Akihabara News (Tokyo) — The Wakayama Prefectural Assembly has put its foot down, demanding that the Clairvest Neem Ventures-led consortium reveal how it would fund the construction of its proposed US$4.3 billion Integrated Resort (IR) including a casino before allowing the approval process to continue.
Wakayama Prefecture had previously announced that it would conduct a total of fourteen public hearings from November 25 to December 5, but this plan is now on ice until Clairvest can put some evidence on the table of its financial capability.
Last week, the Clairvest Group revealed in its latest financial disclosure in Canada that the entire book value (the value of their total assets minus the value of their total liabilities) of the firm had reached about US$711 million.

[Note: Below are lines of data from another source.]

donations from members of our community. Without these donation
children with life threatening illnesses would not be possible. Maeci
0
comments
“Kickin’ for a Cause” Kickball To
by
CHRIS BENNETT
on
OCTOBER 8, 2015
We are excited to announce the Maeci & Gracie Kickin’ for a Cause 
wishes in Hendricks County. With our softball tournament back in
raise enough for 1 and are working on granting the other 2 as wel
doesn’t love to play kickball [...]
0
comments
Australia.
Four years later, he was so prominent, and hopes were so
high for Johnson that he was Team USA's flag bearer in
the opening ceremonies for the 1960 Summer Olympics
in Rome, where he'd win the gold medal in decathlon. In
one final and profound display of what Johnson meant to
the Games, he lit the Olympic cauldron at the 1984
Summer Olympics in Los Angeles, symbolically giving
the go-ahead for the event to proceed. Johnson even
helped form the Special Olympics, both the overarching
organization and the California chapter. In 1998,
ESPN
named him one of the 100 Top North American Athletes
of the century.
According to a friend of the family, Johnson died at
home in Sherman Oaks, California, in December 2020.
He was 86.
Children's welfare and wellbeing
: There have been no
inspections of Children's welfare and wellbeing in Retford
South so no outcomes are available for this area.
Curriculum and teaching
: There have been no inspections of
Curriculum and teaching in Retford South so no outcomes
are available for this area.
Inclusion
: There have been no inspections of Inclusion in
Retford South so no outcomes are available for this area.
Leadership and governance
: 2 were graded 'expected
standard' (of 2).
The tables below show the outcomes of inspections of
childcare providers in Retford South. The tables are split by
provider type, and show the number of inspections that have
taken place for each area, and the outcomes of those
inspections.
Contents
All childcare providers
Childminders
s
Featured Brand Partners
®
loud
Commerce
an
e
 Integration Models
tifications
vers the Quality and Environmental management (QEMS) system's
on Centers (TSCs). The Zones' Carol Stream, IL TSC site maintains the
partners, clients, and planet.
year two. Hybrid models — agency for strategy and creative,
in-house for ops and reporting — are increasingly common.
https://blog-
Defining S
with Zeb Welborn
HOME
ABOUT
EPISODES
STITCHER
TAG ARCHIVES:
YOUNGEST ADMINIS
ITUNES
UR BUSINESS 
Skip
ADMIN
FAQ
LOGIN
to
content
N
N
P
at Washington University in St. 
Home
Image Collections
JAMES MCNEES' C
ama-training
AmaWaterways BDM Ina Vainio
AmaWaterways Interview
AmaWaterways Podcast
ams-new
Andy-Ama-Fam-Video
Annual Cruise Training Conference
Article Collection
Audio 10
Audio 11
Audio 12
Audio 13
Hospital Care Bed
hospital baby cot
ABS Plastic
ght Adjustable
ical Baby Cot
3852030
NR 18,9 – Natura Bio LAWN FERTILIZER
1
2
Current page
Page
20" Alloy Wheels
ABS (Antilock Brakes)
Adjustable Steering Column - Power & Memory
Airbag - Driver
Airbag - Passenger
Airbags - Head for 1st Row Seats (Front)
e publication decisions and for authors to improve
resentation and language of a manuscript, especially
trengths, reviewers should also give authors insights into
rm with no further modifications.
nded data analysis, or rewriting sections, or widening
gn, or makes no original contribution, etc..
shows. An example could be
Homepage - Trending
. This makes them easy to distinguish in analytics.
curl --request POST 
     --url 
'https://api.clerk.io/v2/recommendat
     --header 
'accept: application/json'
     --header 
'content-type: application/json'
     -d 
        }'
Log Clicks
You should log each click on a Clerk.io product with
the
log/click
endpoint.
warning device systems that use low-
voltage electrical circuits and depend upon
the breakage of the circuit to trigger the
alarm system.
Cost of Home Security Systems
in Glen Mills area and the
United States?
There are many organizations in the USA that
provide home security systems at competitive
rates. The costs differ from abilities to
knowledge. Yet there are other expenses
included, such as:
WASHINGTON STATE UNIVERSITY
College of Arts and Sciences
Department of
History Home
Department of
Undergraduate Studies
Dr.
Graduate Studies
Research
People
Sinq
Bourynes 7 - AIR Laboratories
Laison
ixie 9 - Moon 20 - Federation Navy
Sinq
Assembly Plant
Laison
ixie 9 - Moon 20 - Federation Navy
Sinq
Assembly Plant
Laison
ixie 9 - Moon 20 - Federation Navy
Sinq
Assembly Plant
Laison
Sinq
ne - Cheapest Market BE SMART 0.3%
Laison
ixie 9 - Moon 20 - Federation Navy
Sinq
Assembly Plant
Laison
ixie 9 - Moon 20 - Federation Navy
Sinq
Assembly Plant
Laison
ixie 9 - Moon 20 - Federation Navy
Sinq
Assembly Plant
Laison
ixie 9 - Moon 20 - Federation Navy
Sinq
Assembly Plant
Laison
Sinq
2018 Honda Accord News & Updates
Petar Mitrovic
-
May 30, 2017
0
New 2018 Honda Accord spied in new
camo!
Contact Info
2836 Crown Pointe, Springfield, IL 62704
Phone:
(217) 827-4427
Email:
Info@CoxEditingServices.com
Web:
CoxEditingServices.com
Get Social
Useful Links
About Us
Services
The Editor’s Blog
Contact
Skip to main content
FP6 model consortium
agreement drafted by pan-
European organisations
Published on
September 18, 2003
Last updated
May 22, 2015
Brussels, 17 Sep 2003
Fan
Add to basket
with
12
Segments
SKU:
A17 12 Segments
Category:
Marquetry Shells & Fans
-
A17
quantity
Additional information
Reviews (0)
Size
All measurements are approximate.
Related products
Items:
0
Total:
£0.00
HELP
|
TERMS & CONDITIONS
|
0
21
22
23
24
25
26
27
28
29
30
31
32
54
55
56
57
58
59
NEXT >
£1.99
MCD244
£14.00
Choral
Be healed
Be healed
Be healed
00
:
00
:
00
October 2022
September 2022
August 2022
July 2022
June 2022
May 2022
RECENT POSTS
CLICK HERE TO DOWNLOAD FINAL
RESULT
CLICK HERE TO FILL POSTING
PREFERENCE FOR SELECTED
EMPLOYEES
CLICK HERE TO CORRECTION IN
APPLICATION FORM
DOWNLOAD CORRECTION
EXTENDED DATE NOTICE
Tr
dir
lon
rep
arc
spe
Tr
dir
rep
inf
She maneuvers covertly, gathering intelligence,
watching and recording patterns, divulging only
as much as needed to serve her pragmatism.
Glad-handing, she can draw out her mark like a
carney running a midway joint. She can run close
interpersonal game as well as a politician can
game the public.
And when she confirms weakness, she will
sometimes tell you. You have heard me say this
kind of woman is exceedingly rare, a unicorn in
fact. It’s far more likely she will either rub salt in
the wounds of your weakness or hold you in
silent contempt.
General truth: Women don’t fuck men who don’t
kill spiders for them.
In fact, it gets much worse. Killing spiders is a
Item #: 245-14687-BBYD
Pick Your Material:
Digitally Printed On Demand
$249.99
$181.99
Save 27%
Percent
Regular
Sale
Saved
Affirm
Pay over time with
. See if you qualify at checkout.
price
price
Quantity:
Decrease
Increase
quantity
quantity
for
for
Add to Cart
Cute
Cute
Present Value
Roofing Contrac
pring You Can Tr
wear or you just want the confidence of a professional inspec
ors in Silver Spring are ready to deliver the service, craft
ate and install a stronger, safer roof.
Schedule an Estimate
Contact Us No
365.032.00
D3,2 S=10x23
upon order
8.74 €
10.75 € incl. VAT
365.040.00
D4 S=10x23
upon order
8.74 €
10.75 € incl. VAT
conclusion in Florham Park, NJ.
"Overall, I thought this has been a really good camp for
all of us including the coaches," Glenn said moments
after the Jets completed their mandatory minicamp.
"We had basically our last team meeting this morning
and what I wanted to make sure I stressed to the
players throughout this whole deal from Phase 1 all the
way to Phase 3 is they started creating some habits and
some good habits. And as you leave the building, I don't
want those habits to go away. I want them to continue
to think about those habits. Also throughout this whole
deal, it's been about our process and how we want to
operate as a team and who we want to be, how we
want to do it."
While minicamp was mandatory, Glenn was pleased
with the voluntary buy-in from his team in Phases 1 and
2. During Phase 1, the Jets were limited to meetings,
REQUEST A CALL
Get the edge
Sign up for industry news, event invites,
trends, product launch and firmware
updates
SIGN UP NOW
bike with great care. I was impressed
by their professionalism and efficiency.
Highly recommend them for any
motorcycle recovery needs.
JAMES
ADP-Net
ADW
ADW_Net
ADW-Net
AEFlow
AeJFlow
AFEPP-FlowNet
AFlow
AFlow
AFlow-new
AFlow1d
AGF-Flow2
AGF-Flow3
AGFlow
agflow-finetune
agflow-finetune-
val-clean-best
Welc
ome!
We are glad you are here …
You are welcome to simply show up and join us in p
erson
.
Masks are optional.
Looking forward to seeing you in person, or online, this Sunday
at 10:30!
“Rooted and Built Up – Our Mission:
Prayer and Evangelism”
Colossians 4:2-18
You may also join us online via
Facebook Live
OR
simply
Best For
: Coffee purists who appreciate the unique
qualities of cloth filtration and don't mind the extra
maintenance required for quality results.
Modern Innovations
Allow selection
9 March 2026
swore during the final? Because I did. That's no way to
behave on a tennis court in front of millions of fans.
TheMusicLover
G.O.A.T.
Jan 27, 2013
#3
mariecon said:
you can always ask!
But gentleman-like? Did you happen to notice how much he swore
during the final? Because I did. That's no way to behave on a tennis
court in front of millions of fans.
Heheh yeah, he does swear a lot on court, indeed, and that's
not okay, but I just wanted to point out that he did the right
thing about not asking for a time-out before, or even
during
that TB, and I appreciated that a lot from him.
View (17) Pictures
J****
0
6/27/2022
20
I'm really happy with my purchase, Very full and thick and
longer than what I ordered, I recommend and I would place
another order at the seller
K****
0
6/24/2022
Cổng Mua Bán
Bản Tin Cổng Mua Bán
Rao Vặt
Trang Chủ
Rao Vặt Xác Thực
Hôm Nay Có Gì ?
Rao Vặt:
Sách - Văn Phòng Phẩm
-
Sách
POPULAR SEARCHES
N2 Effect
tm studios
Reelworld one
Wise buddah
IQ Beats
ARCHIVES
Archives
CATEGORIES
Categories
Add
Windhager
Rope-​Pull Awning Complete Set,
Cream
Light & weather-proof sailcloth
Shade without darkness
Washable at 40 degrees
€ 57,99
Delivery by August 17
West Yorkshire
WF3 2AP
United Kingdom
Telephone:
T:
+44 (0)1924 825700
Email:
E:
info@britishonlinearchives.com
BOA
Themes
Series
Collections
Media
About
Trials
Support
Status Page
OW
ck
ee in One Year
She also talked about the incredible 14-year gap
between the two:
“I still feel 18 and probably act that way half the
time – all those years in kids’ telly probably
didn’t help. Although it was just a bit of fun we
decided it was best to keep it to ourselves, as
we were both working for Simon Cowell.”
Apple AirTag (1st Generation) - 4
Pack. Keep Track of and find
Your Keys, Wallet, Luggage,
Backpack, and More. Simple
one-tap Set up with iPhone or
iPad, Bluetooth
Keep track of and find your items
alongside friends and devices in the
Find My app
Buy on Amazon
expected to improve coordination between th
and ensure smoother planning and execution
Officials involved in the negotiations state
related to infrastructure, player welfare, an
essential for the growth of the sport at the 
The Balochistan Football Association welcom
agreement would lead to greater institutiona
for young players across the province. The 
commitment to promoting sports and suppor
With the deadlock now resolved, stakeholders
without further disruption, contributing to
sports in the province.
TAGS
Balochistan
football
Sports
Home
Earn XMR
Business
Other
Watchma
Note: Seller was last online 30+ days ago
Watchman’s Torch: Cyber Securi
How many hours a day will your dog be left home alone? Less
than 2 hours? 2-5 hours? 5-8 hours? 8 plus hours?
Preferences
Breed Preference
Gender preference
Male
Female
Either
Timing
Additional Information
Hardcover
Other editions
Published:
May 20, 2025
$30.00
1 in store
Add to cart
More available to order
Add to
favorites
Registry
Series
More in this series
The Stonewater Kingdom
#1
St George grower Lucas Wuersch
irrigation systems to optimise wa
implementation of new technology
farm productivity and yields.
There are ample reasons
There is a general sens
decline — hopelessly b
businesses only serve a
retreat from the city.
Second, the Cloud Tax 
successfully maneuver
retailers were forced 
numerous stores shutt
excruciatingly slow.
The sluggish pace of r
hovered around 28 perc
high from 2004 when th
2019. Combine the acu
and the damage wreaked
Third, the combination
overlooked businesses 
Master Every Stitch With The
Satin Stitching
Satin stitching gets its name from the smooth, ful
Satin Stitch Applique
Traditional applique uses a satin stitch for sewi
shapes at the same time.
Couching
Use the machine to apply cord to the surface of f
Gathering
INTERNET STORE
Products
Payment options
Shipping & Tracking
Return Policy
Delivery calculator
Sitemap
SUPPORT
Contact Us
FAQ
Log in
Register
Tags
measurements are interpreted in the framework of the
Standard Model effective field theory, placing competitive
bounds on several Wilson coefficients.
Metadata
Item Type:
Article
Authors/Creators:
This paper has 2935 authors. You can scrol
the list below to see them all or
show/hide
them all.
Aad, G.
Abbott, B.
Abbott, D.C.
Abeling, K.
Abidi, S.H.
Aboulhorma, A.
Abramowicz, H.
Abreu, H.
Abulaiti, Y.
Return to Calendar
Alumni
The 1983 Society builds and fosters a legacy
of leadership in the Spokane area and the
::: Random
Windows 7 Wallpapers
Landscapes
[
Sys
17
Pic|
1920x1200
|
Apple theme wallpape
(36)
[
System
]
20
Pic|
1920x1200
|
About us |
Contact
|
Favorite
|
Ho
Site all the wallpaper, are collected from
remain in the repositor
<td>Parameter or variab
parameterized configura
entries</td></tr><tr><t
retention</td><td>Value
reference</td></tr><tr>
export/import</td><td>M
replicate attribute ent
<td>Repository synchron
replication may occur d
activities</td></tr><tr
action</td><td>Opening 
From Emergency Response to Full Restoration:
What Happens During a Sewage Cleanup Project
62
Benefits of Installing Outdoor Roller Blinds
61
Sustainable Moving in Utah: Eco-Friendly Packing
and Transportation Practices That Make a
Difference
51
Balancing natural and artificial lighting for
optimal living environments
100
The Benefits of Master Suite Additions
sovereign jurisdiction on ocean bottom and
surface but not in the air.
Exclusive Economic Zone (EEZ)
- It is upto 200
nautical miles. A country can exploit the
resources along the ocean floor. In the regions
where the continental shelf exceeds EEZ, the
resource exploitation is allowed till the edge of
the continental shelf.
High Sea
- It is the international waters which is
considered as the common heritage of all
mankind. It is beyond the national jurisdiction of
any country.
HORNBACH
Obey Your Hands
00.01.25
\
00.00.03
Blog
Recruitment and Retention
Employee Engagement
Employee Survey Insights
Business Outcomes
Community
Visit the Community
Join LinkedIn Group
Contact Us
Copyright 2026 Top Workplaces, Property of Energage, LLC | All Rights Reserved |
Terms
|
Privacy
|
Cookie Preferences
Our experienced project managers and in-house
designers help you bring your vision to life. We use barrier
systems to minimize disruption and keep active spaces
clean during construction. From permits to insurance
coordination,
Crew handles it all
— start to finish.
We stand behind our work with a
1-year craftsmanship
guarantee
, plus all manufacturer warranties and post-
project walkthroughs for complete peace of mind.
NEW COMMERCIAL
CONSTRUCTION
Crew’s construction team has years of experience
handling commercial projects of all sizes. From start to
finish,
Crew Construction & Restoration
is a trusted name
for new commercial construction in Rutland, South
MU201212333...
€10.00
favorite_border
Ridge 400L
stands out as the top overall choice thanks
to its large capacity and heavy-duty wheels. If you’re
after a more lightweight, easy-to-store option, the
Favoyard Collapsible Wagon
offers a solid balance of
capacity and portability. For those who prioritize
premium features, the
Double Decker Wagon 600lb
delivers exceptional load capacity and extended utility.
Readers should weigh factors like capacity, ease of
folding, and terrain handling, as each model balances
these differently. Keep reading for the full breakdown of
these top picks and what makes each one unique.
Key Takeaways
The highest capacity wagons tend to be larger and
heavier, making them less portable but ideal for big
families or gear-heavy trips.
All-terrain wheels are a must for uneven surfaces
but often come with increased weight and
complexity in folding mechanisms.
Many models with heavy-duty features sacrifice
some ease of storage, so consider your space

Clearly, Clairvest itself can only front a small fraction of the development funds with its own money.
Caesars Entertainment, an undoubted giant, is marked to become the Wakayama casino operator, but it has already stated that it will be paying nothing for the IR’s construction.
Other mooted members of the Wakayama IR consortium, such as William Weidner’s AMSE Resorts Japan and esports entrepreneur Mario Ho, likely have less money to chip in than Clairvest.
Unless there are additional deep-pocketed consortium members, the project would need to rely mainly on bank financing, and there’s plenty of reason to think that most lenders won’t be jumping at the prospect.
Still, Clairvest did tell the prefectural assembly that it is “negotiating with megabanks.” It has also been reported that Project Manager Takeshi Kaji is working hard to bring about three other large Japanese companies into the consortium.
Brendan Bussmann, partner at Global Market Advisors, told Akihabara News last month that “Clairvest has a strong track record with the developments they have invested in by making sure they have a solid foundation of financial standing to complete the project. I would be surprised if it was anything less as it pushes forward with its consortium in Wakayama.”
Even if the consortium can somehow scrape together the US$4.3 billion, that would still leave it vulnerable to unexpected construction delays and costs, such as damage from earthquakes or typhoons, or perhaps a future wave of the pandemic.
No one wants to see a half-constructed eyesore in the middle of Marina City with no money left to do anything about it—much like what Saipan is now dealing with in relation to its Imperial Pacific International fiasco.